→ Source extract:
>>>
# intimidating.....



## ARS.photography.MS (Apr 15, 2013)

Saturday I had a session with two beautiful little girls....bear in mind I'm new and not proclaiming to be a professional....BUT have had extremely happy and satisfied clients so far. 
The mother of these little girls contacted me and said "I want pics of the girls!!!! Let me know when!!!" So we finally got a session booked. 
We meet at the local park for outdoor session. The girls run up to me excited and happy and ready...so I'm waiting for mom and she walks up with her own camera, her $5000 professional camera and lens she used when she worked as a photographer at a studio.....omg I was so got off with. I didn't know what to think. For half an hour she follwed us around taking Pics behind me! Soon she went and sat down. By then I was so "nervous" I was shaking! 

Anyone have any advice? How would u handle a situation like this?


----------



## Tiller (Apr 15, 2013)

I'm wondering why she had you taking pictures at all if she could have easily done it. Did she want to be in the pictures?
<<<
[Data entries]
>>>
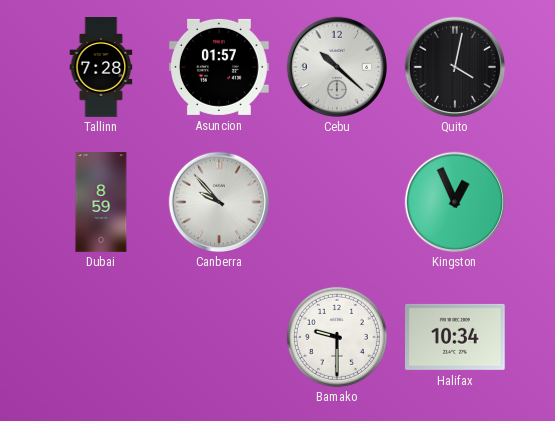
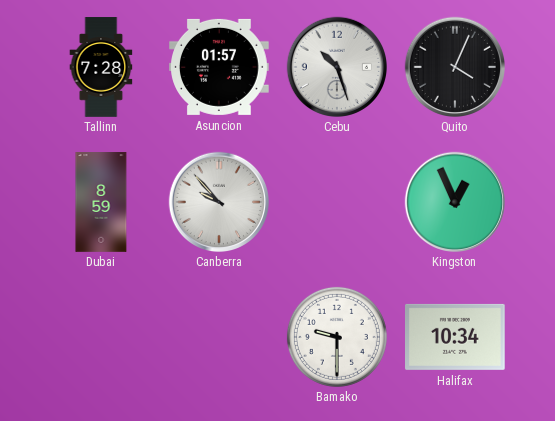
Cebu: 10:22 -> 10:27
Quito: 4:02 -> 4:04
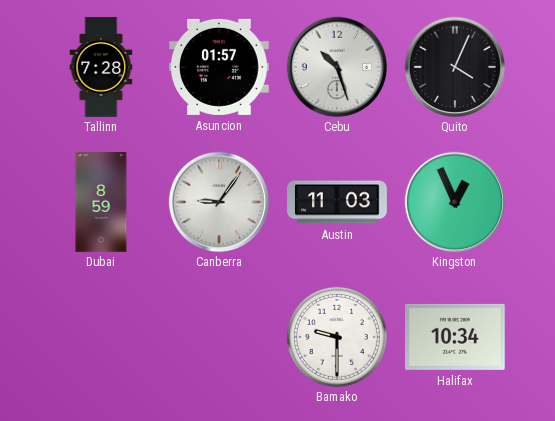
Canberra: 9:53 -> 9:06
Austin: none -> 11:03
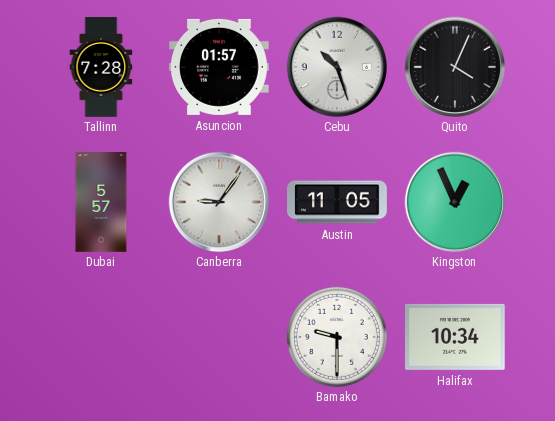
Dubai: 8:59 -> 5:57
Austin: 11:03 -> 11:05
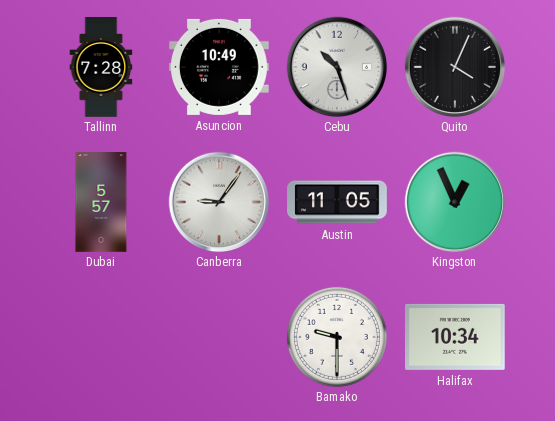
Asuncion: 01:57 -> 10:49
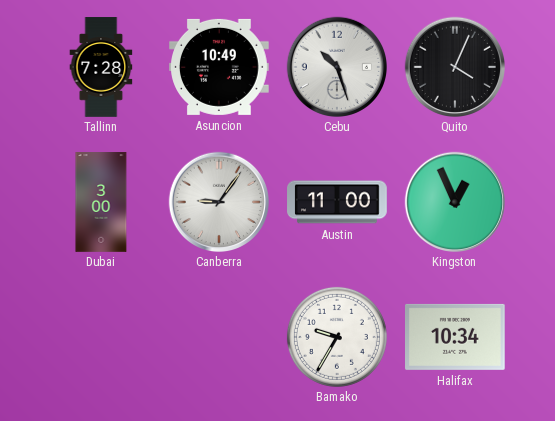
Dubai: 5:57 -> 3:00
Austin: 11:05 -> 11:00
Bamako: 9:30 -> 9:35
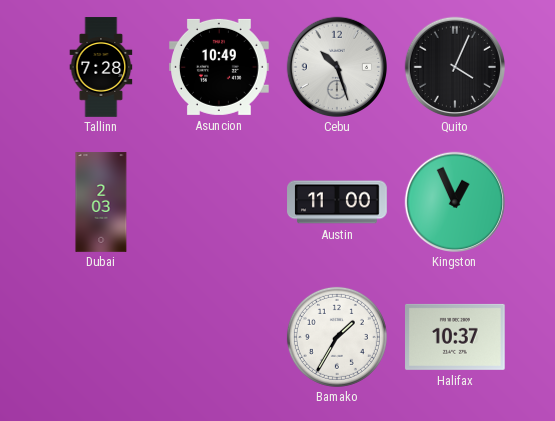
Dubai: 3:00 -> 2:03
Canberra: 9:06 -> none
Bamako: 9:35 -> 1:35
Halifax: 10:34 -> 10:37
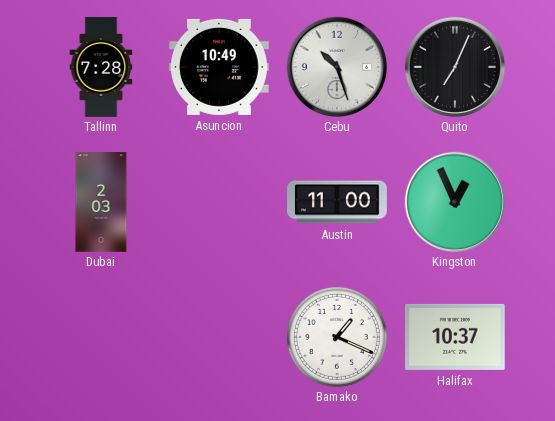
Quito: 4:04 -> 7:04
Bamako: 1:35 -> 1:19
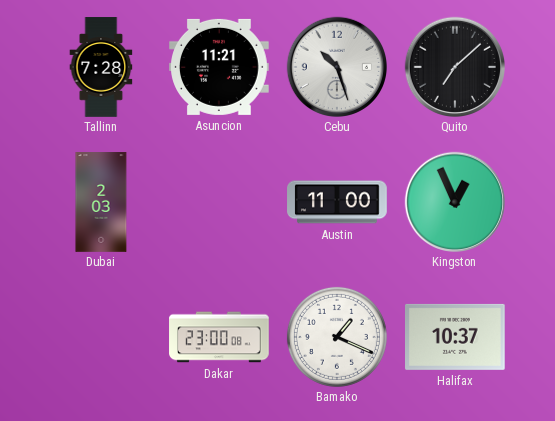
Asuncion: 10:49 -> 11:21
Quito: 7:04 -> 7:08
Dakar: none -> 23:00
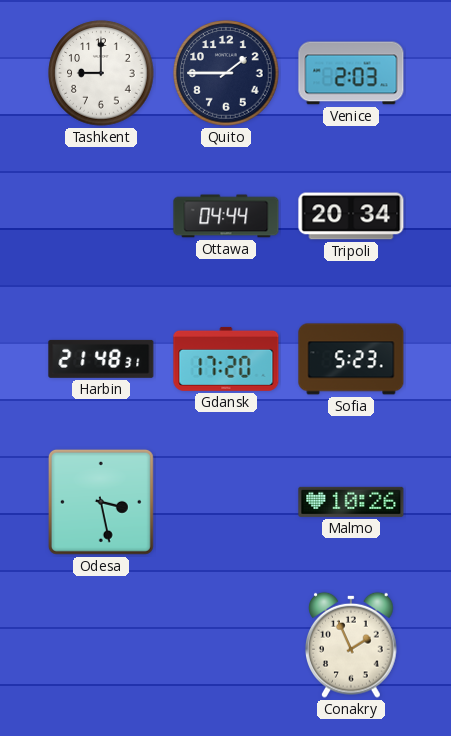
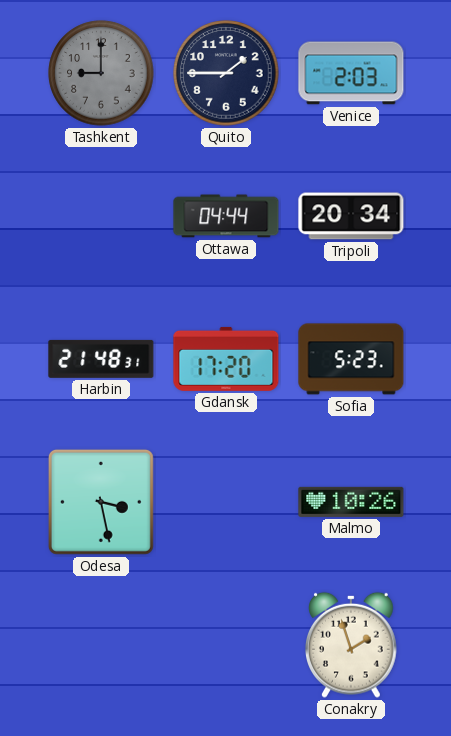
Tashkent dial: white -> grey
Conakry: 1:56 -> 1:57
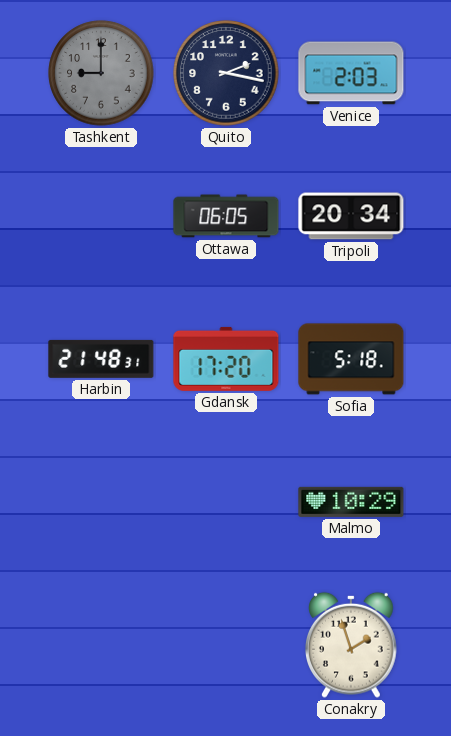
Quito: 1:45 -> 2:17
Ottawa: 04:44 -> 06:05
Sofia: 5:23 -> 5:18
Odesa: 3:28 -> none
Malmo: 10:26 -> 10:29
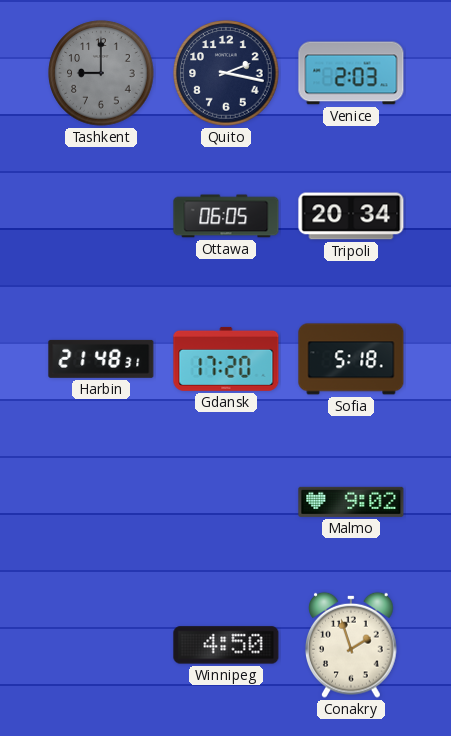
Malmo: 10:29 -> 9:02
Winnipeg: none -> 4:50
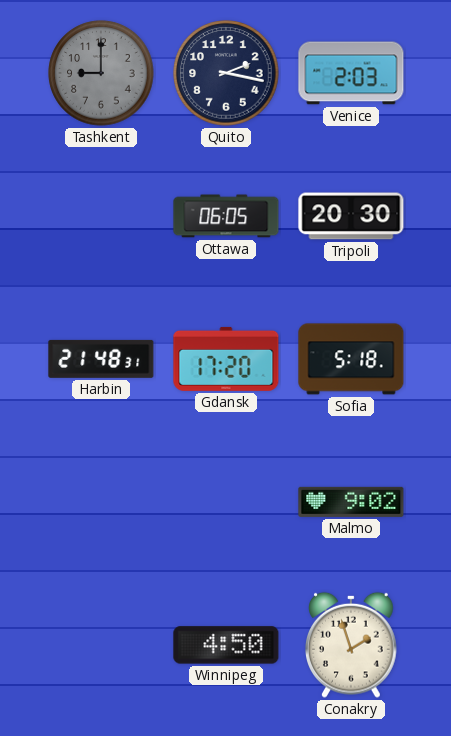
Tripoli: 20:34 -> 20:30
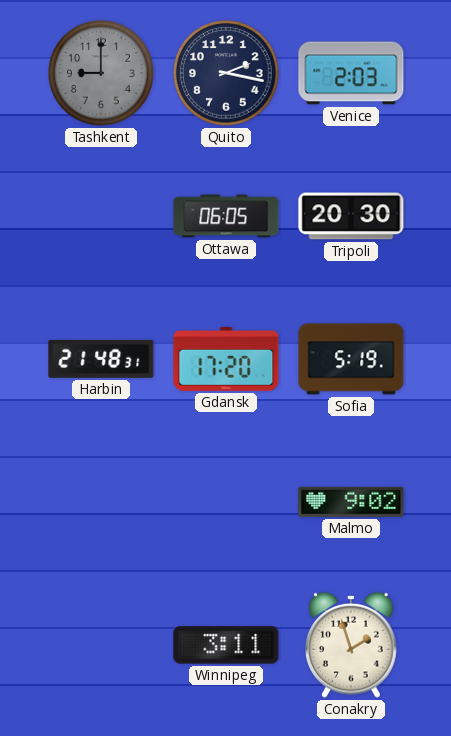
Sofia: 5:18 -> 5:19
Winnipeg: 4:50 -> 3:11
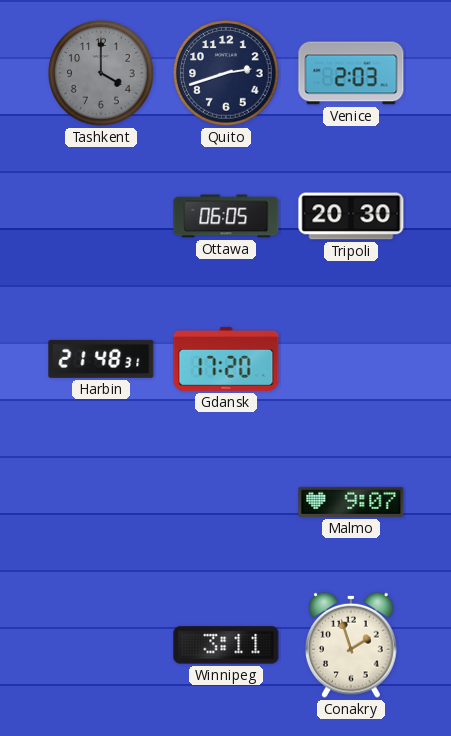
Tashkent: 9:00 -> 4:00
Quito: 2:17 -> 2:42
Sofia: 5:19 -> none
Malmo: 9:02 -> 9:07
<<<
→ Aim A:
Answer these questions from the forum thread about the photo session:
(i) Where did the session take place?
(ii) For how long did the mother follow along taking pictures?
(iii) What does Tiller ask about the mother at the end?
→ Aim B: Translate this sentence from the forum thread about the photo session into Spanish: "I'm wondering why she had you taking pictures at all if she could have easily done it."
→ Aim C: Write the next part of the forum thread about the photo session, picking up after its last post.
Nothing in the listing is needed here.

→ Right answer A:
(i) At the local park.
(ii) For half an hour.
(iii) Whether she wanted to be in the pictures.

→ Right answer B: Me pregunto por qué te pidió que tomaras fotos, si ella misma podría haberlo hecho fácilmente.

→ Right answer C:
----------



## Designer (Apr 15, 2013)

Did she pay you?


----------



## ARS.photography.MS (Apr 15, 2013)

Tiller said:


> I'm wondering why she had you taking pictures at all if she could have easily done it. Did she want to be in the pictures?



No she didn't wanna be in pictures...just wanted her girls.....I'm wondering too....


----------



## ARS.photography.MS (Apr 15, 2013)

Designer said:


> Did she pay you?



Yes she did pay me.....


----------



## kathyt (Apr 15, 2013)

I would have asked her. I am pretty blunt like that. I have a pretty strict contract as well. If someone hires me they are hiring me for a reason, but that is strange.


----------



## ARS.photography.MS (Apr 15, 2013)

kathythorson said:


> I would have asked her. I am pretty blunt like that.



Yea...  I'm definitely not a blunt person like that.....it just really got under my skin and I was thinking Wth? Really? Why am I here?


----------



## imagemaker46 (Apr 15, 2013)

If you're intimidated by a mother and her expensive camera, then you have no business being in the business of taking pictures.  That's how you deal with this.


----------



## tirediron (Apr 15, 2013)

Expensive gear doth not a professional make.  LOTS of people with more money than skill have top-end gear; doesn't mean they know beans about it though.


----------



## runnah (Apr 15, 2013)

Next time smash her camera and make her children cry.


----------



## Designer (Apr 15, 2013)

ARS.photography.MS said:


> Designer said:
> 
> 
> > Did she pay you?
> ...



Then job well done.  Why sweat it?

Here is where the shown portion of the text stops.